▸ **WHAT IS EXPECTED**: What follows is a set of records. Repeat them word for word.

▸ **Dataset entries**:

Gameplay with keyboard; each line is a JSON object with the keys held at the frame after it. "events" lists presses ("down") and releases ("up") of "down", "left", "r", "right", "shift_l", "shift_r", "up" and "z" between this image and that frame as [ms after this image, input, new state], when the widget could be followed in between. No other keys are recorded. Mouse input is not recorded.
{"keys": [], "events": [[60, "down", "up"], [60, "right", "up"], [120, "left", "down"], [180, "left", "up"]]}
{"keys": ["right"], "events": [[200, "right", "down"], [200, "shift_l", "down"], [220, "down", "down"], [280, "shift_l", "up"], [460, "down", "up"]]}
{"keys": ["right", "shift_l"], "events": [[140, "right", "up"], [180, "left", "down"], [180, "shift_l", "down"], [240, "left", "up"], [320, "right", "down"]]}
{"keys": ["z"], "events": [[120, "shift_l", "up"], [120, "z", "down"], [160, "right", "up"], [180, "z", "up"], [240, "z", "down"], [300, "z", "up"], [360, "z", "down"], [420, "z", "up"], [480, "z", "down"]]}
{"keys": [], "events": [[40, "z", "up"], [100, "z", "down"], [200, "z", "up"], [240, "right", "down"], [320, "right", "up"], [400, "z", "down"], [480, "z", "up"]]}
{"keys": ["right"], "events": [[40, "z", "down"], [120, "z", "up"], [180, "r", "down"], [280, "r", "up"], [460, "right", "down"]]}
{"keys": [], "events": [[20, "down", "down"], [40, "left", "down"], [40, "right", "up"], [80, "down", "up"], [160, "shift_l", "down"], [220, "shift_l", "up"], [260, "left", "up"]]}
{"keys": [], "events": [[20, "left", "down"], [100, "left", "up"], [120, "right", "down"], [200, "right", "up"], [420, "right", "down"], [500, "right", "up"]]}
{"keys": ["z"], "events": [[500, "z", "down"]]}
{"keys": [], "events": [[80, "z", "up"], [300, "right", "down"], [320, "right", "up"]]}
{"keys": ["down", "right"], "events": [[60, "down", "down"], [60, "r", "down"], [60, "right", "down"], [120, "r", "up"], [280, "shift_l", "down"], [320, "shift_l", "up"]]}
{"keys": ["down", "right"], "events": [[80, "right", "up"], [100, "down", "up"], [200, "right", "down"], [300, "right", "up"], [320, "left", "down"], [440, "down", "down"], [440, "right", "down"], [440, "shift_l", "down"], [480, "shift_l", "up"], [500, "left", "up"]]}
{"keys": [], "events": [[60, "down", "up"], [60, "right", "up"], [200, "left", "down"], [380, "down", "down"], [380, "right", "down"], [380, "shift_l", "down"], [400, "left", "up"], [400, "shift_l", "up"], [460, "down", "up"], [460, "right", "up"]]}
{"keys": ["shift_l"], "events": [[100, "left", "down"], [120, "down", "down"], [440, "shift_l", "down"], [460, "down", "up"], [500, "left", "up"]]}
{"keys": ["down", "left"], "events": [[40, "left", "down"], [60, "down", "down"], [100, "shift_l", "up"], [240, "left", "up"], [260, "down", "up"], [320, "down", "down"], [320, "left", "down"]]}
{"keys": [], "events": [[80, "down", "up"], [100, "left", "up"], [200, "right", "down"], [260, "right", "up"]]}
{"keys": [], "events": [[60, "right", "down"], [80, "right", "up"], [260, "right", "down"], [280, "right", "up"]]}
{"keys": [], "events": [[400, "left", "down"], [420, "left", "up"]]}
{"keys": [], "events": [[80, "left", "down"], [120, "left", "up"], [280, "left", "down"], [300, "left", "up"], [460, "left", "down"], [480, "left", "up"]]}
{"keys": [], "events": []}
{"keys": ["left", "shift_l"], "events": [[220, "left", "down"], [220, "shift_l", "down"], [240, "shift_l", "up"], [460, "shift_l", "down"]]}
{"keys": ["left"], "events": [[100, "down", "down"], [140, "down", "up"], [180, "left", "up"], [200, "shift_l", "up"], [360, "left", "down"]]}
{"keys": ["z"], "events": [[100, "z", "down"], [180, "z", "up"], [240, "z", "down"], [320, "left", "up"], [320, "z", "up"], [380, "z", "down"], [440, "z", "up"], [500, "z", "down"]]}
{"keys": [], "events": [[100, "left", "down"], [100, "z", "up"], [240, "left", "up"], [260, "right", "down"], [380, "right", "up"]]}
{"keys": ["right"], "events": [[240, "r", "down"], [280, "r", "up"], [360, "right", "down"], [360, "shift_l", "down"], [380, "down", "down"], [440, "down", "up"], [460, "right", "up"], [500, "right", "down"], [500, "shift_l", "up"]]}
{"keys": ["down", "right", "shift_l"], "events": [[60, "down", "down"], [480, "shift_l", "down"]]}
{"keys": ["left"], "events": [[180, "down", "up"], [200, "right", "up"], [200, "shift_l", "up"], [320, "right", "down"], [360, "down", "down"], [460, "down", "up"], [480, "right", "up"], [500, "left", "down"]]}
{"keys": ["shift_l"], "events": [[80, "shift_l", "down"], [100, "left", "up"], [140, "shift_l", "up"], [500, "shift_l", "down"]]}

▸ **EXERCISE RESPONSE**:
Gameplay with keyboard; each line is a JSON object with the keys held at the frame after it. "events" lists presses ("down") and releases ("up") of "down", "left", "r", "right", "shift_l", "shift_r", "up" and "z" between this image and that frame as [ms after this image, input, new state], when the widget could be followed in between. No other keys are recorded. Mouse input is not recorded.
{"keys": [], "events": [[60, "down", "up"], [60, "right", "up"], [120, "left", "down"], [180, "left", "up"]]}
{"keys": ["right"], "events": [[200, "right", "down"], [200, "shift_l", "down"], [220, "down", "down"], [280, "shift_l", "up"], [460, "down", "up"]]}
{"keys": ["right", "shift_l"], "events": [[140, "right", "up"], [180, "left", "down"], [180, "shift_l", "down"], [240, "left", "up"], [320, "right", "down"]]}
{"keys": ["z"], "events": [[120, "shift_l", "up"], [120, "z", "down"], [160, "right", "up"], [180, "z", "up"], [240, "z", "down"], [300, "z", "up"], [360, "z", "down"], [420, "z", "up"], [480, "z", "down"]]}
{"keys": [], "events": [[40, "z", "up"], [100, "z", "down"], [200, "z", "up"], [240, "right", "down"], [320, "right", "up"], [400, "z", "down"], [480, "z", "up"]]}
{"keys": ["right"], "events": [[40, "z", "down"], [120, "z", "up"], [180, "r", "down"], [280, "r", "up"], [460, "right", "down"]]}
{"keys": [], "events": [[20, "down", "down"], [40, "left", "down"], [40, "right", "up"], [80, "down", "up"], [160, "shift_l", "down"], [220, "shift_l", "up"], [260, "left", "up"]]}
{"keys": [], "events": [[20, "left", "down"], [100, "left", "up"], [120, "right", "down"], [200, "right", "up"], [420, "right", "down"], [500, "right", "up"]]}
{"keys": ["z"], "events": [[500, "z", "down"]]}
{"keys": [], "events": [[80, "z", "up"], [300, "right", "down"], [320, "right", "up"]]}
{"keys": ["down", "right"], "events": [[60, "down", "down"], [60, "r", "down"], [60, "right", "down"], [120, "r", "up"], [280, "shift_l", "down"], [320, "shift_l", "up"]]}
{"keys": ["down", "right"], "events": [[80, "right", "up"], [100, "down", "up"], [200, "right", "down"], [300, "right", "up"], [320, "left", "down"], [440, "down", "down"], [440, "right", "down"], [440, "shift_l", "down"], [480, "shift_l", "up"], [500, "left", "up"]]}
{"keys": [], "events": [[60, "down", "up"], [60, "right", "up"], [200, "left", "down"], [380, "down", "down"], [380, "right", "down"], [380, "shift_l", "down"], [400, "left", "up"], [400, "shift_l", "up"], [460, "down", "up"], [460, "right", "up"]]}
{"keys": ["shift_l"], "events": [[100, "left", "down"], [120, "down", "down"], [440, "shift_l", "down"], [460, "down", "up"], [500, "left", "up"]]}
{"keys": ["down", "left"], "events": [[40, "left", "down"], [60, "down", "down"], [100, "shift_l", "up"], [240, "left", "up"], [260, "down", "up"], [320, "down", "down"], [320, "left", "down"]]}
{"keys": [], "events": [[80, "down", "up"], [100, "left", "up"], [200, "right", "down"], [260, "right", "up"]]}
{"keys": [], "events": [[60, "right", "down"], [80, "right", "up"], [260, "right", "down"], [280, "right", "up"]]}
{"keys": [], "events": [[400, "left", "down"], [420, "left", "up"]]}
{"keys": [], "events": [[80, "left", "down"], [120, "left", "up"], [280, "left", "down"], [300, "left", "up"], [460, "left", "down"], [480, "left", "up"]]}
{"keys": [], "events": []}
{"keys": ["left", "shift_l"], "events": [[220, "left", "down"], [220, "shift_l", "down"], [240, "shift_l", "up"], [460, "shift_l", "down"]]}
{"keys": ["left"], "events": [[100, "down", "down"], [140, "down", "up"], [180, "left", "up"], [200, "shift_l", "up"], [360, "left", "down"]]}
{"keys": ["z"], "events": [[100, "z", "down"], [180, "z", "up"], [240, "z", "down"], [320, "left", "up"], [320, "z", "up"], [380, "z", "down"], [440, "z", "up"], [500, "z", "down"]]}
{"keys": [], "events": [[100, "left", "down"], [100, "z", "up"], [240, "left", "up"], [260, "right", "down"], [380, "right", "up"]]}
{"keys": ["right"], "events": [[240, "r", "down"], [280, "r", "up"], [360, "right", "down"], [360, "shift_l", "down"], [380, "down", "down"], [440, "down", "up"], [460, "right", "up"], [500, "right", "down"], [500, "shift_l", "up"]]}
{"keys": ["down", "right", "shift_l"], "events": [[60, "down", "down"], [480, "shift_l", "down"]]}
{"keys": ["left"], "events": [[180, "down", "up"], [200, "right", "up"], [200, "shift_l", "up"], [320, "right", "down"], [360, "down", "down"], [460, "down", "up"], [480, "right", "up"], [500, "left", "down"]]}
{"keys": ["shift_l"], "events": [[80, "shift_l", "down"], [100, "left", "up"], [140, "shift_l", "up"], [500, "shift_l", "down"]]}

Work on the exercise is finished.